Rajapakse was reacting to Saturday's attack by the Liberation Tigers of Tamil Eelam (LTTE) on a Navy fast attack craft at the eastern port of Trincomalee.

Addressing a religious public gathering at Horana, 38 km southeast of the capital Colombo, the president said the LTTE attack was "a blatant violation of the cease-fire agreement" and added that "I am ready at any time to open talks for a negotiated peaceful settlement."

However, the president warned the LTTE that he would neither turn blind nor deaf in the face of violence.

The LTTE destroyed the Naval craft at around 1:00 AM local time on Saturday (19:00 GMT, Friday) in what is believed to be a suicide attack, killing some 13 sailors.

Commenting on the incident, the government spokesman and Health Minister Nimal Siripala De Silva said Sri Lanka would move to educate the international community on the LTTE's violation of the cease-fire agreement of February 2002.

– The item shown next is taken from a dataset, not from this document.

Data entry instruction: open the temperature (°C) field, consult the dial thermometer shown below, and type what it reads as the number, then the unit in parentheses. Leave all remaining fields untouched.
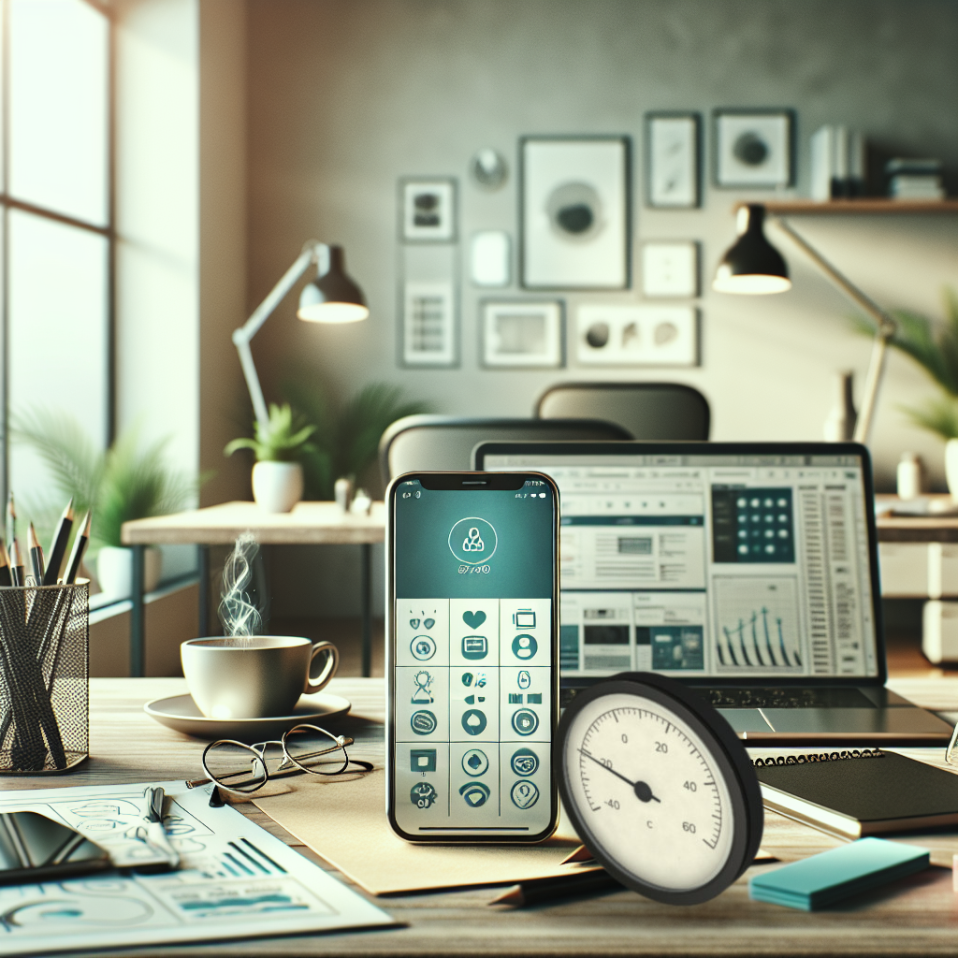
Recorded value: -20 (°C)
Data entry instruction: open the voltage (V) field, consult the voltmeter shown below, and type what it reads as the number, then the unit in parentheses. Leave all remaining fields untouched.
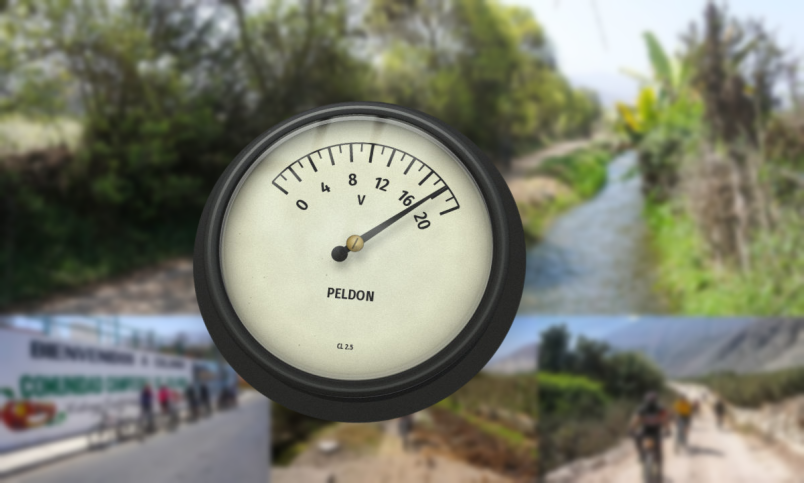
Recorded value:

The Sri Lankan president, narrowly elected in November, was seen to be adopting a hard-line towards the LTTE due to his electoral alliances with the two extremist parties the JVP and the JHU.

The Tiger leader in his annual Heroes Day speech late November warned that the Tigers would be forced to pursue its independence struggle unless the Rajapakse administration came up with a credible solution to the armed conflict.

The LTTE since December has killed 40 soldiers in four separate claymore mine attacks against the government troops in Jaffna prior to Saturday's attack on the Naval craft in the east.